On Jul 11, 2008, at 7:46 AM, William Conger wrote:

> I've been thinking about Cheerskep's favorite
> admonition: Fuzzy.
>
> What is fuzzy?  I mean what actual tactile sensation
> is fuzzy but not, say furry?  I guess furry requires a
> longer sort of fuzziness, something like my cat's fur
> or something long and hairy.  Oh, how does hairy
> distinguish from furry?  Is hairy simply less thick
> fur?
>
>  None of this matters of course because for Cheerskep
> fuzzy is a metaphor akin to blurry or indistinct.  He
> says some words are fuzzy, or some ideas or
> expressions are fuzzy.  When we encounter (feel)

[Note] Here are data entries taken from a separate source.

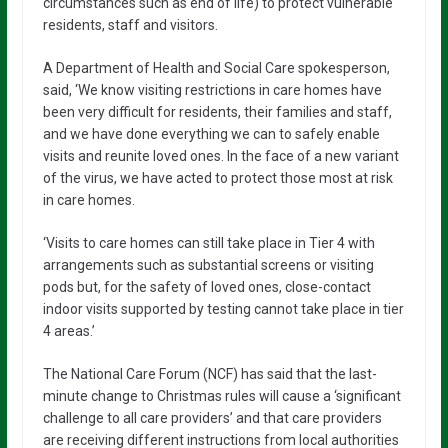
circumstances such as end of life) to protect vulnerable
residents, staff and visitors.
A Department of Health and Social Care spokesperson,
said, ‘We know visiting restrictions in care homes have
been very difficult for residents, their families and staff,
and we have done everything we can to safely enable
visits and reunite loved ones. In the face of a new variant
of the virus, we have acted to protect those most at risk
in care homes.
‘Visits to care homes can still take place in Tier 4 with
arrangements such as substantial screens or visiting
pods but, for the safety of loved ones, close-contact
indoor visits supported by testing cannot take place in tier
4 areas.’
The National Care Forum (NCF) has said that the last-
minute change to Christmas rules will cause a ‘significant
challenge to all care providers’ and that care providers
are receiving different instructions from local authorities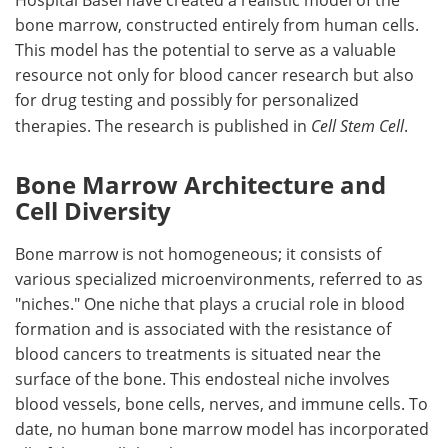
Hospital Basel have created a realistic model of the
bone marrow, constructed entirely from human cells.
This model has the potential to serve as a valuable
resource not only for blood cancer research but also
for drug testing and possibly for personalized
therapies. The research is published in
Cell Stem Cell
.
Bone Marrow Architecture and
Cell Diversity
Bone marrow is not homogeneous; it consists of
various specialized microenvironments, referred to as
"niches." One niche that plays a crucial role in blood
formation and is associated with the resistance of
blood cancers to treatments is situated near the
surface of the bone. This endosteal niche involves
blood vessels, bone cells, nerves, and immune cells. To
date, no human bone marrow model has incorporated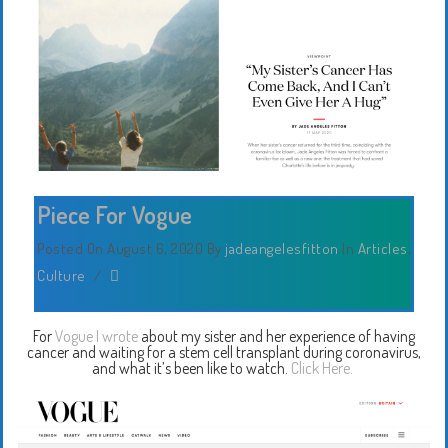
Piece For Vogue
Posted On August 6, 2020
By
jadeangelesfitton
In
Articles
,
Culture
/
For
Vogue I wrote
about my sister and her experience of having
cancer and waiting for a stem cell transplant during coronavirus,
and what it’s been like to watch.
Click Here.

> fuzzy things we instinctively feel down to the hard
> base from which it stems.  Or do we?  The trouble with
> fuzzy is, well, it's so fuzzy.
>
> As an artist I think fuzziness is a virtue.  In art
> it's hard to be fuzzy but so necessary to achieve any
> degree of genuine quality or symbolic content.
> Fuzzier the better I say.  But fuzziness needs to be
> balanced so that one vague "stirring"  (another
> Cheerskep logo) reveals another without altogether
> disappearing. And another, and so on.  It's even
> better when one fuzzy stirring begets an opposite
> fuzzy stirring.  Ah, paradox, the elemental life
> force, the anti-matter, the invisible other side of
> mass, the secret thought propping up the social
> thought. Name an artist and you name a fuzzyist. The
> poets call it, flatly, ambiguity.
>
> Why is Cheerskep so stuck on avoiding fuzziness?  What
> would he have us do?  Is his an insistence on the the
> old correspondence theory -- fully discredited in
> these days of cultural theory and melting
> (hmmm...melting is another sort of fuzziness, but more
> optical than tactile) divides between saying and
> seeing, or between reality and its symbols?
>
> He cares about communication whereby one person is
> able to verbalize  a specific thought  to another
> whose consciousness is "stirred" to reproduce the same
> thought.  And the more successfully this is done the
> more useful the verbalising is.  But is this how
> people really communicate?  I think not.  Most good
> conversations are like a mutual decorating of a
> Christmas tree with one person adding this, the other
> saying "how pretty" and then adding something herself,
> and so on...until the tree is all but hidden under a
> distracting but sometimes dazzling array of
> decorations.  The process is to and fro, a
> collaborative event that often leads far from the
> original "stirring" and results in war or peace.
> Fuzziness is our lot, our prize, our burden, our fate,
> doom and salvation.  Long live fuzziness!
>
> WC
>
> Let's embrace fuzziness.  It feels good.